The effects of Kansas City Actors Theatre on Paul Zindel’s Marigolds


Kansas City Actors Theatre opens its 10th season with a flash of atomic power. Its production of Paul Zindel’s The Effect of Gamma Rays on Man-in-the-Moon Marigolds, now playing at the Living Room, offers a heartfelt reminder that enormous energy can come from the smallest things — the atom, say, or the optimism of an odd-duck girl.
Despite its wide critical acclaim — the script earned the 1971 Pulitzer Prize for drama — Marigolds has always felt to me like an outlier. From its motifs (radioactive isotopes and our atomic connection to the sun) to its conflict (contained and internal) to its gender breakdown (five women, one male rabbit), the quiet play remains novel four decades on. It has endured because Zindel’s low-key but lyrical writing is so character-driven.

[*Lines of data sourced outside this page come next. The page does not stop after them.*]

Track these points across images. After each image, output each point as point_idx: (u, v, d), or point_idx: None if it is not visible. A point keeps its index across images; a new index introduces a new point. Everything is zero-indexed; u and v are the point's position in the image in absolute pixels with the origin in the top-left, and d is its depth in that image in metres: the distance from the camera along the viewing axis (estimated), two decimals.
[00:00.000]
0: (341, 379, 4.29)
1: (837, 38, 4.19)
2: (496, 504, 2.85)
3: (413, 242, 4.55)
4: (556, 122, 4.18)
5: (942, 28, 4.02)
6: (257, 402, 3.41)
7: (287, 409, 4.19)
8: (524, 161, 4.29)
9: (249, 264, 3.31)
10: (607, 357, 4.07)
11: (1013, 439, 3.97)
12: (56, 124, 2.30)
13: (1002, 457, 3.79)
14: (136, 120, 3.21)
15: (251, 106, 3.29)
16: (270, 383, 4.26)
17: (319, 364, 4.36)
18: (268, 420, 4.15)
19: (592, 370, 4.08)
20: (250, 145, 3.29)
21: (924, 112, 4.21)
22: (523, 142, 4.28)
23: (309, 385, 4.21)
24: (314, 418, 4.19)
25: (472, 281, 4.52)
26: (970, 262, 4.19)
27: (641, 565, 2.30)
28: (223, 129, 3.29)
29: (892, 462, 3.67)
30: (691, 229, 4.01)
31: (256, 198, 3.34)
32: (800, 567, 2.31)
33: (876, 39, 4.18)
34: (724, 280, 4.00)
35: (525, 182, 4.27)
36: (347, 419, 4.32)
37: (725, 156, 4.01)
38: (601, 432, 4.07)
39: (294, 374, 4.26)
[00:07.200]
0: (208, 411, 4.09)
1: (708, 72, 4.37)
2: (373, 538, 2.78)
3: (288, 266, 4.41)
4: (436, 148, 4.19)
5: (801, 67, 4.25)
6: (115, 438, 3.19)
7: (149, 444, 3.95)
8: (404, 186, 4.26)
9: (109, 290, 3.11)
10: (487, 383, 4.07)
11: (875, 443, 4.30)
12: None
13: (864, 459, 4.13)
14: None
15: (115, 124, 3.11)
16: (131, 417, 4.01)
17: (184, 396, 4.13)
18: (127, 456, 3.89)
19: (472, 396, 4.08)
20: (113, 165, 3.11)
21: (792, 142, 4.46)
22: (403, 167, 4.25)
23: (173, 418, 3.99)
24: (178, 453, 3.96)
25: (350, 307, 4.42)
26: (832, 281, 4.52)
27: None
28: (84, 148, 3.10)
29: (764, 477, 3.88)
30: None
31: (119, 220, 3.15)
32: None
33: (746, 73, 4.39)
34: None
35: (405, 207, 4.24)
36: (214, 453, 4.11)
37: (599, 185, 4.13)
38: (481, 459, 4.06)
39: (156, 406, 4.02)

The underdogs he creates feel real to us, and we invest in them fully.
The play begins in the ramshackle home of the Hunsdorfer women, a poor family in the 1960s joined more by dysfunction than by love. Resentful matriarch Beatrice (Melinda McCrary) copes with her personal failures by dashing her daughters’ hopes, keeping them home from school to work around the house and threatening to destroy whatever they love.
The younger daughter, Tillie (Zoe London), a soft-spoken loner, takes refuge from her mother in books, studying the structure of the atom and sketching scientific experiments in her journal. Tillie feels a deep connection to nature’s misfits and mutants, and she tends as dutifully to her pet albino rabbit, Peter, as she does to a box of marigold plants that she has exposed to radioactive cobalt-60 for a science project. Her older sister, Ruth (Daria LeGrand), is a mutant in her own right, prone to hairpin turns of temper and seizures that suggest she might have epilepsy.
Marigolds is an undeniable showcase for whoever plays Beatrice, and veteran actor Melinda McCrary anchors this production as the belligerent, sometimes sadistic woman. Her embittered speeches, acts of sabotage and ferocious tyranny add up to a monster, but McCrary offers a quieter, more complex take on the character than is often seen. Her Beatrice is clawing at the dignity she sees receding from view. McCrary lets the mother’s dry wit shine through, too, though we’re often too disturbed to laugh.
Joicie Appell brings exceptional nuance to the Hunsdorfers’ silent boarder, Nanny, conveying much with a dark look or a rare smile. Daria LeGrand’s energy seemed unfocused at times in Act 1 during the performance I saw, but she found a groove. Her Ruth grows into a complicated ally for her younger sister as the action unfolds. Zoe London is well cast as Tillie, with a wide-eyed innocence that never seems contrived. And Hannah Freeman makes a memorable impression in a short appearance as Janice Vickery, a budding scientist who gets a little too excited about scraping the gristle off a cat skeleton.
KCAT’s production is technically striking, led by Jeffrey Cady’s exquisite projections. Whether Cosmos-style atomic explorations or etchings of Tillie’s science-fair plans, each seems to capture perfectly the mood of the scene, an effect made even more poignant by Eryn M. Bates’ delicate piano accompaniments.
The scrubby set, designed by Matt Mott, makes much of the Living Room’s narrow downstairs space, and is rich with details: newspapered windows, lampshades askew, piles of rabbit droppings lurking in dim corners. Regina Weller’s props are no less creative and specific. Talcum-powdered linens suggest years of dust spinning through the air; the effect dazzles enough to justify the lingering shower-fresh scent. And Kate Mott’s costumes, especially for Tillie, subtly evoke both the mutant marigolds and the Hunsdorfers’ hard times: shabby clothes, neatly pressed, are adorned with mutations such as oversized bows and molting feathers.
Director Kyle Hatley gives Marigolds an uncharacteristically subdued treatment, and the production is both unhurried and engaging as a result. Silent stage business holds our attention as sharply as the seething verbal battles.
That relaxed pace doesn’t always translate to ideal dramatic timing, and the play’s multiple phone calls can drag, despite McCrary’s skill. (Waiting for the other side of phone conversations has always seemed to me an area in which verisimilitude could — and, in most cases, should — be sacrificed.) But it’s rare to see a script given this kind of respect and breathing room, and the restraint sets up an emotional wallop.
Marigolds has its share of mutants and monsters, but some mutations, Tillie reminds us, are advantageous. “The day will come,” she tells her audience at the science fair, “when mankind will thank God for the strange and beautiful energy from the atom.” And, one hopes, for KCAT’s strange and beautiful production.